Thank you so much for bringing this topic up! I am dealing with the same problems you are, but mine are a little worse. I have 2 properties on an abandoned golf subdivision and they are brutal. I have long been playing with these lawns and have 2 customers that are constantly threatening to leave our services. I met with the irrigation guy last week as well as the customer. I cannot get the soil probe into the soil more than an inch if at all. There is heavy thatch which I contribute heavily to lack of root penetration.
These 2 houses are over 6000 square feet and are beautiful and the truf is 1/2-3/4 acre, but what my research shows is that when the builders come in, they rob the property of all "soil" down 6 inches until they hit the hard pan and sell it before breaking ground for the house foundation. They continually destroy the hard pan with equipment and then apply what they call "top soil" when it is time to sod. It looks great for a year or two then the lawn stresses and eventually dies.
My research has proven me correct in thought because after meeting the irrigation guy and coming together instead of pointing fingers. He told me that during his install he rented a bulb auger with a larger bit to install the irrigation heads and each hole was an extremely labor intensive battle.
His suggestion is to water this property daily as an experiment(this year has been rough because of the intense heat and lack of natural rain). So we are watering every day for 40 minutes a zone and the property has head to head coverage. I have been monitoring it almost daily. I arrived yesterday with a soil moisture meter and found this. I touch the tip of the probe to the thatch as the zone shuts down and the meter goes to a 6, penetrate the thatch and touch the hard pan and it dives to 3, penetrate the hard pan and the meter reads 1 and sometimes none. I have zero water penetration into the "soil".
I have had relentless conversations with tons of companies. The best method I see which is less than desirable is gypsum constantly until some loosening is seen. I would use a wetting agent so the water is penetrating the thatch and carrying the gypsum past the thatch and SLOWLY working the hard pan. As a corrective rate, SOL-U-CAL-S goes down at 12.5 pounds per thousand so be prepared. Once the soil starts to loosen I would try to aerate, but if the machine is equal to running it over a concrete pad I would stop. Until it penetrates the hard pan, gypsum more and more and more. Once you break it comfortably then top dress with a high peat moss content compost and tah dah you are just beginning.
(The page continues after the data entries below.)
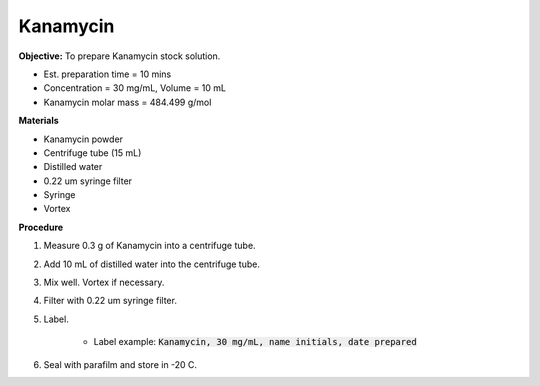 .. _kanamycin: 

Kanamycin
=========

**Objective:** To prepare Kanamycin stock solution. 

* Est. preparation time = 10 mins
* Concentration = 30 mg/mL, Volume = 10 mL 
* Kanamycin molar mass = 484.499 g/mol 

**Materials**

* Kanamycin powder
* Centrifuge tube (15 mL) 
* Distilled water
* 0.22 um syringe filter
* Syringe
* Vortex

**Procedure**

#. Measure 0.3 g of Kanamycin into a centrifuge tube. 
#. Add 10 mL of distilled water into the centrifuge tube. 
#. Mix well. Vortex if necessary. 
#. Filter with 0.22 um syringe filter. 
#. Label.

    * Label example: :code:`Kanamycin, 30 mg/mL, name initials, date prepared`

#. Seal with parafilm and store in -20 C.
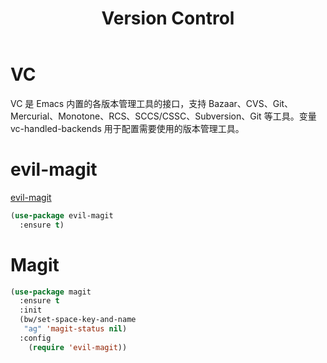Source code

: #+TITLE:     Version Control

* VC

  VC 是 Emacs 内置的各版本管理工具的接口，支持 Bazaar、CVS、Git、
Mercurial、Monotone、RCS、SCCS/CSSC、Subversion、Git 等工具。变量
vc-handled-backends 用于配置需要使用的版本管理工具。

* evil-magit

  [[https://github.com/justbur/evil-magit][evil-magit]]

#+BEGIN_SRC emacs-lisp
  (use-package evil-magit
    :ensure t)
#+END_SRC

* Magit

#+BEGIN_SRC emacs-lisp
  (use-package magit
    :ensure t
    :init
    (bw/set-space-key-and-name
     "ag" 'magit-status nil)
    :config
      (require 'evil-magit))
#+END_SRC
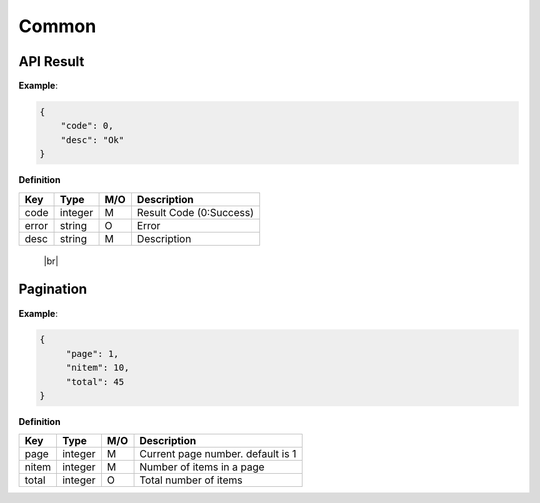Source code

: .. |br| raw:: html

   <br />

.. _model-common:

Common
==========

.. _model-common-result:

API Result
------------------

.. rst-class:: text-align-justify

**Example**:

.. code-block:: json

    {
        "code": 0,
        "desc": "Ok"
    }

**Definition**

.. rst-class:: table-width-fix
.. rst-class:: table-width-full
.. rst-class:: text-align-justify

+---------------------------+----------+-----+-----------------------------------+
| Key                       | Type     | M/O | Description                       |
+===========================+==========+=====+===================================+
| code                      | integer  | M   | Result Code (0:Success)           |
+---------------------------+----------+-----+-----------------------------------+
| error                     | string   | O   | Error                             |
+---------------------------+----------+-----+-----------------------------------+
| desc                      | string   | M   | Description                       |
+---------------------------+----------+-----+-----------------------------------+

   |br|

   .. _model-common-pagination:

Pagination
------------------

.. rst-class:: text-align-justify

**Example**:

.. code-block:: json

    {
         "page": 1,
         "nitem": 10,
         "total": 45
    }

**Definition**

.. rst-class:: table-width-fix
.. rst-class:: table-width-full
.. rst-class:: text-align-justify

+---------------------------+----------+-----+-----------------------------------+
| Key                       | Type     | M/O | Description                       |
+===========================+==========+=====+===================================+
| page                      | integer  | M   | Current page number. default is 1 |
+---------------------------+----------+-----+-----------------------------------+
| nitem                     | integer  | M   | Number of items in a page         |
+---------------------------+----------+-----+-----------------------------------+
| total                     | integer  | O   | Total number of items             |
+---------------------------+----------+-----+-----------------------------------+
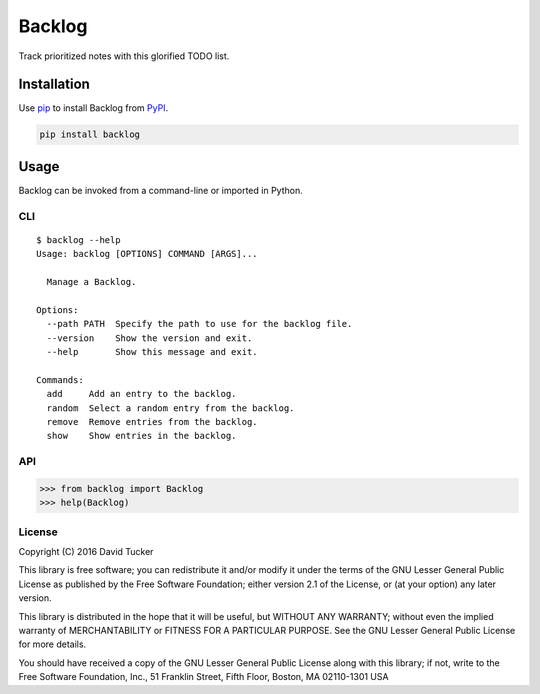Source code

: =======
Backlog
=======

Track prioritized notes with this glorified TODO list.

|Build Status| |Test Coverage| |PyPI Version|

Installation
============

Use `pip <https://pip.pypa.io/>`__ to install Backlog from `PyPI <https://pypi.org/project/backlog/>`__.

.. code:: sh

    pip install backlog

Usage
=====

Backlog can be invoked from a command-line or imported in Python.

CLI
---

::

    $ backlog --help
    Usage: backlog [OPTIONS] COMMAND [ARGS]...

      Manage a Backlog.

    Options:
      --path PATH  Specify the path to use for the backlog file.
      --version    Show the version and exit.
      --help       Show this message and exit.

    Commands:
      add     Add an entry to the backlog.
      random  Select a random entry from the backlog.
      remove  Remove entries from the backlog.
      show    Show entries in the backlog.

API
---

.. code:: python

    >>> from backlog import Backlog
    >>> help(Backlog)

License
-------

Copyright (C) 2016 David Tucker

This library is free software; you can redistribute it and/or modify it
under the terms of the GNU Lesser General Public License as published by
the Free Software Foundation; either version 2.1 of the License, or (at
your option) any later version.

This library is distributed in the hope that it will be useful, but
WITHOUT ANY WARRANTY; without even the implied warranty of
MERCHANTABILITY or FITNESS FOR A PARTICULAR PURPOSE. See the GNU Lesser
General Public License for more details.

You should have received a copy of the GNU Lesser General Public License
along with this library; if not, write to the Free Software Foundation,
Inc., 51 Franklin Street, Fifth Floor, Boston, MA 02110-1301 USA

.. |Build Status| image:: https://img.shields.io/travis/dmtucker/backlog.svg
   :target: https://travis-ci.org/dmtucker/backlog
.. |Test Coverage| image:: https://img.shields.io/coveralls/dmtucker/backlog.svg
   :target: https://coveralls.io/github/dmtucker/backlog
.. |PyPI Version| image:: https://img.shields.io/pypi/v/backlog.svg
   :target: https://pypi.python.org/pypi/backlog
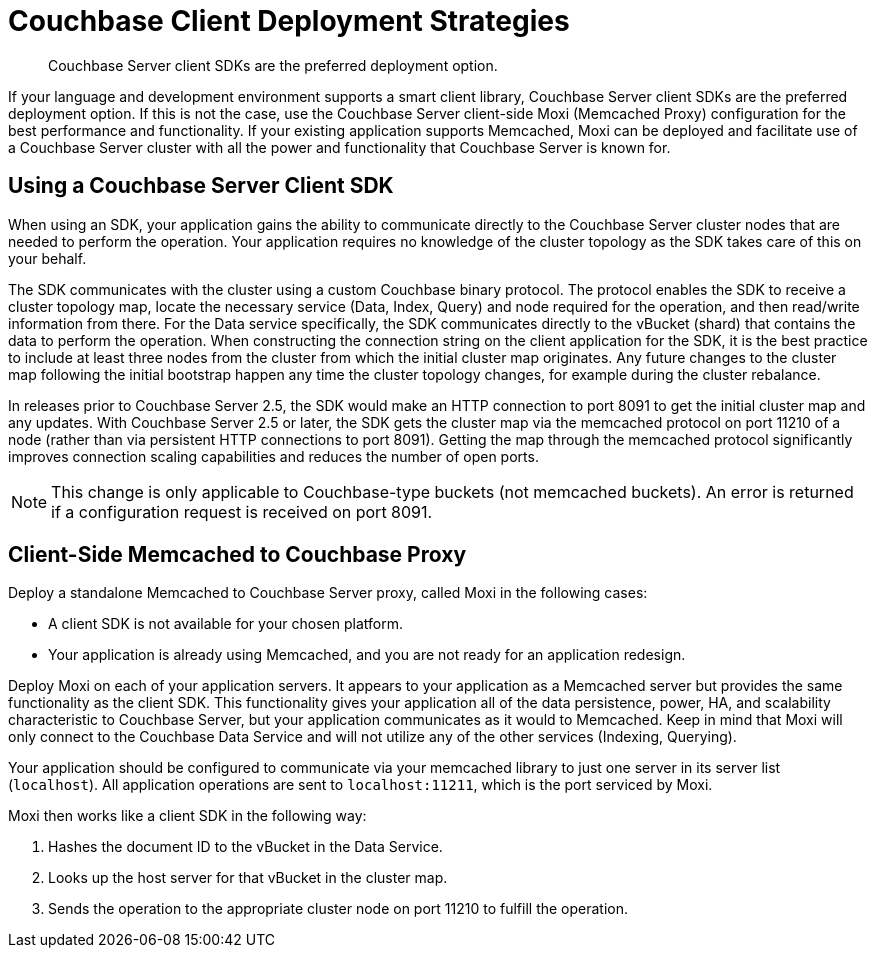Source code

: [#concept_d5r_vdp_ts]
= Couchbase Client Deployment Strategies
:page-type: concept

[abstract]
Couchbase Server client SDKs are the preferred deployment option.

If your language and development environment supports a smart client library, Couchbase Server client SDKs are the preferred deployment option.
If this is not the case, use the Couchbase Server client-side Moxi (Memcached Proxy) configuration for the best performance and functionality.
If your existing application supports Memcached, Moxi can be deployed and facilitate use of a Couchbase Server cluster with all the power and functionality that Couchbase Server is known for.

== Using a Couchbase Server Client SDK

When using an SDK, your application gains the ability to communicate directly to the Couchbase Server cluster nodes that are needed to perform the operation.
Your application requires no  knowledge of the cluster topology as the SDK takes care of this on your behalf.

The SDK communicates with the cluster using a custom Couchbase binary protocol.
The protocol enables the SDK to receive a cluster topology map, locate the necessary service (Data, Index, Query) and node required for the operation, and then read/write information from there.
For the Data service specifically, the SDK communicates directly to the vBucket (shard) that contains the data to perform the operation.
When constructing the connection string on the client application for the SDK, it is the best practice to include at least three nodes from the cluster from which the initial cluster map originates.
Any future changes to the cluster map following the initial bootstrap happen any time the cluster topology changes, for example during the cluster rebalance.

In releases prior to Couchbase Server 2.5, the SDK would make an HTTP connection to port 8091 to get the initial cluster map and any updates.
With Couchbase Server 2.5 or later, the SDK gets the cluster map via the memcached protocol on port 11210 of a node (rather than via persistent HTTP connections to port 8091).
Getting the map through the memcached protocol significantly improves connection scaling capabilities and reduces the number of open ports.

NOTE: This change is only applicable to Couchbase-type buckets (not memcached buckets).
An error is returned if a configuration request is received on port 8091.

== Client-Side Memcached to Couchbase Proxy

Deploy a standalone Memcached to Couchbase Server proxy, called Moxi in the following cases:

* A client SDK is not available for your chosen platform.
* Your application is already using Memcached, and you are not ready for an application redesign.

Deploy Moxi on each of your application servers.
It appears to your application as a Memcached server but provides the same functionality as the client SDK.
This functionality gives your application all of the data persistence, power, HA, and scalability characteristic to Couchbase Server, but your application communicates as it would to Memcached.
Keep in mind that Moxi will only connect to the Couchbase Data Service and will not utilize any of the other services (Indexing, Querying).

Your application should be configured to communicate via your memcached library to just one server in its server list (`localhost`).
All application operations are sent to `localhost:11211`, which is the port serviced by Moxi.

Moxi then works like a client SDK in the following way:

. Hashes the document ID to the vBucket in the Data Service.
. Looks up the host server for that vBucket in the cluster map.
. Sends the operation to the appropriate cluster node on port 11210 to fulfill the operation.
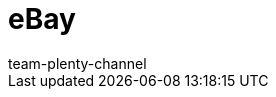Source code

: = eBay
:lang: de
:author: team-plenty-channel
:keywords: eBay, eBay, ebay listings, ebay listing
:position: 20
:url: maerkte/ebay
:id: OVYSUQC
So where does this get the property? Nowhere slowly!!! I have been smashing my head against the hard pan and not to save the customer but to come up with a solution short of a full tear out and redo4! I have numerous properties like this. The only method is simple but unfair, bulldozer and start over! People buy houses and get screwed on things not covered under warranty and the lawn is one. It looks awesome when it is spoon fed and the thatch/roots are soaked in nutrients but it kills it in the long run.
Sorry for the rant and lastly! I will not ever try to run my splice seeder over it again nor a dethatcher. It tears it up but the new seed, rhizome creep takes forever to happen if at all because the thatch has to stay moist to convince the roots to live upstairs unhappily in the thatch!